Stuff...Work

The numbers…

One seminar I sat through at BWE was playing with Google analytics. I spent a couple of hours looking at my numbers and putting together some custom scripts and charts. The results were fascinating.

I have a steady couple of thousand regular readers and a few over 200 subscribers to my RSS feed. These are actually pretty good numbers. When I go through my stats it’s always interesting to see what articles generate the biggest response in both in my stats and in feedback.

Formula-1 is a consistent winner with the people who read what I have to say. Football, a little less popular. Unless it’s a post about England underperforming, when I get comments galore. Politics, especially British politics has some interesting numbers, if I mention David Cameron then it tanks, which is annoying because I find him personally very interesting (if a little slimy). If on the other hand I talk about the Lib-dems, the numbers of casual readers (less than once every 2 weeks) makes a small, but noticeable spike.

The professional posts (Toyota Production System, PM thoughts) generate a more correspondence than any other subject, but overall there are fewer page views.

But the biggest, and I mean far and away biggest, posts are personal ones. This surprised me initially, but upon reflection the bloggers I read at least occasionally post something personal. It’s not necessary to share everything, lets face it a lot of our lives really are that mundane. It’s a cliché, but no one really does care what you had for breakfast, however everyone has something interesting happen to him or her today that is worth sharing.

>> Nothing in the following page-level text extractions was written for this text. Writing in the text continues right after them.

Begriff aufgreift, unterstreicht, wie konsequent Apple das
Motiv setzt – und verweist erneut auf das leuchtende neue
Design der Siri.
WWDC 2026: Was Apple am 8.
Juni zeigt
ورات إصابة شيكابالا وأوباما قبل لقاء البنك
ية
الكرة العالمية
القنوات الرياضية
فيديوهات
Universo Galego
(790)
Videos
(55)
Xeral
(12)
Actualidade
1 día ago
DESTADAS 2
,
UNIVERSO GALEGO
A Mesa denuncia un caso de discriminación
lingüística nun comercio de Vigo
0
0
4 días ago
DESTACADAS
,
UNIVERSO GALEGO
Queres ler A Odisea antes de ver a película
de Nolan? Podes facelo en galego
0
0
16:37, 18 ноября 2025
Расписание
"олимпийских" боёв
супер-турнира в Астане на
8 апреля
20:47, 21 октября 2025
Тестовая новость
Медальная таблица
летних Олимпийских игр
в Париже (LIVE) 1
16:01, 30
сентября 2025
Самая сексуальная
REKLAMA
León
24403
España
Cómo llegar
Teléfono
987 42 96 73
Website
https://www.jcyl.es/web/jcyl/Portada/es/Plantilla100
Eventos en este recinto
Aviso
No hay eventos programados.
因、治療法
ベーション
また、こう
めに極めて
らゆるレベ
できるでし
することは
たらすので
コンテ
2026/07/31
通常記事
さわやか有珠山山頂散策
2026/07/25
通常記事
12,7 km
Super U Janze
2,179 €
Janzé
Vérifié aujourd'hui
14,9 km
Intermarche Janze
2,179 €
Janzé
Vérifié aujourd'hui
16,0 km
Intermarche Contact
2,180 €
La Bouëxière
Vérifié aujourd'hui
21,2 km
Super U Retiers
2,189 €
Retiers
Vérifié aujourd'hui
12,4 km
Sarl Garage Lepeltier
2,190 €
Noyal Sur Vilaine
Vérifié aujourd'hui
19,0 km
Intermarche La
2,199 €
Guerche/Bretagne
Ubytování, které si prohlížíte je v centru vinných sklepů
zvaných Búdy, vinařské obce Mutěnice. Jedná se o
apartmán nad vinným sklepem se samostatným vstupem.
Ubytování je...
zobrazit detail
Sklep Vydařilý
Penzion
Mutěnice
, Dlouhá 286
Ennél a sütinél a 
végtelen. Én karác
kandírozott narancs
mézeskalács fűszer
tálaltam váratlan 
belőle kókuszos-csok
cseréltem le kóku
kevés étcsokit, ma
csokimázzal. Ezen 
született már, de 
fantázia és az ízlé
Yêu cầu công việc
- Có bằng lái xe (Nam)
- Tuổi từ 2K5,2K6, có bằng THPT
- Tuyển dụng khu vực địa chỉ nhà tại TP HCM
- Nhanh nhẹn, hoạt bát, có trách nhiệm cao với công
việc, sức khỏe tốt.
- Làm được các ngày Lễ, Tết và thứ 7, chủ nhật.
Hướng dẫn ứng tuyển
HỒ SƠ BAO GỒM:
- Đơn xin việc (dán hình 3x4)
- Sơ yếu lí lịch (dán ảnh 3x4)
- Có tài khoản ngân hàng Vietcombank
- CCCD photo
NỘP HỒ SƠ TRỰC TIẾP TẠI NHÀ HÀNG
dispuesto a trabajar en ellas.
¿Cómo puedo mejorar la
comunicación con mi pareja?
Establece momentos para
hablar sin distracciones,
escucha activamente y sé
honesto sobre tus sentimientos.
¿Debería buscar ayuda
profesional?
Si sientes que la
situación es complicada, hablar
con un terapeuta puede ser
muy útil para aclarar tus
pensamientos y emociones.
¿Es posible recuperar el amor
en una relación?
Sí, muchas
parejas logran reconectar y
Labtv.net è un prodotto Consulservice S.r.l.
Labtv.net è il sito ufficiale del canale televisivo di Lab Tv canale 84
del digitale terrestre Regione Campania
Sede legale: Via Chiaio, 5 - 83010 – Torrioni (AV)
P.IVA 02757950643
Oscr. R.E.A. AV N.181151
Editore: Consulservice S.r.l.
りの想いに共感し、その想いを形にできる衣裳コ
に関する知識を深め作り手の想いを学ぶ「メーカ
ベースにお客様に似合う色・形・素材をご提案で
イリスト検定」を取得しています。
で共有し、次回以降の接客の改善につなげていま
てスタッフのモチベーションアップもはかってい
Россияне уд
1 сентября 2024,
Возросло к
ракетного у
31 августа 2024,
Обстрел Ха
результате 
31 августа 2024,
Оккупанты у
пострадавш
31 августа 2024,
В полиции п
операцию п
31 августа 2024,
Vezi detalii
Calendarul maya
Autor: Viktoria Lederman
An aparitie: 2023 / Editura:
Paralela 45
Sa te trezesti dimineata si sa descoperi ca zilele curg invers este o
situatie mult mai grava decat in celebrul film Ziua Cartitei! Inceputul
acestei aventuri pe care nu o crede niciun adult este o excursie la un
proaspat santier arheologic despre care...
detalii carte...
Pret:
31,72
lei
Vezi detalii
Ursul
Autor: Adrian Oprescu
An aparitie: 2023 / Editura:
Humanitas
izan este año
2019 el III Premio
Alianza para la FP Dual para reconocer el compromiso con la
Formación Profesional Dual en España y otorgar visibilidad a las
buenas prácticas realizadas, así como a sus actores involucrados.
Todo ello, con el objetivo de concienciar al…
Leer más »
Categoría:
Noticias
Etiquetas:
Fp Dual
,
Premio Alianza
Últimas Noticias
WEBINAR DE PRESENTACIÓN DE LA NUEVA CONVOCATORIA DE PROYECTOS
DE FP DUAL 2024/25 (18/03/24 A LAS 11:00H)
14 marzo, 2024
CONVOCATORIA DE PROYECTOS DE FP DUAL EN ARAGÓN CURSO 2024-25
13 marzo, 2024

It’s all rather fascinating and the data needs a lot more mining to make any reasonable decisions on directions and content, if I do decide to make any decisions on them. But it seems I’m doing something right, the growth in page views and readers is steady and I find that a rather nice reward in itself. So for those of you who post, e-mail and read, thank you.

I’m really starting to believe that future of Web 2.0 may belong to Google, they are not seen as the evil empire yet by most but are doing so much to shape the future of the web. It’s difficult to bet against Microsoft, I feel the same way about Google. I think that’s a good thing.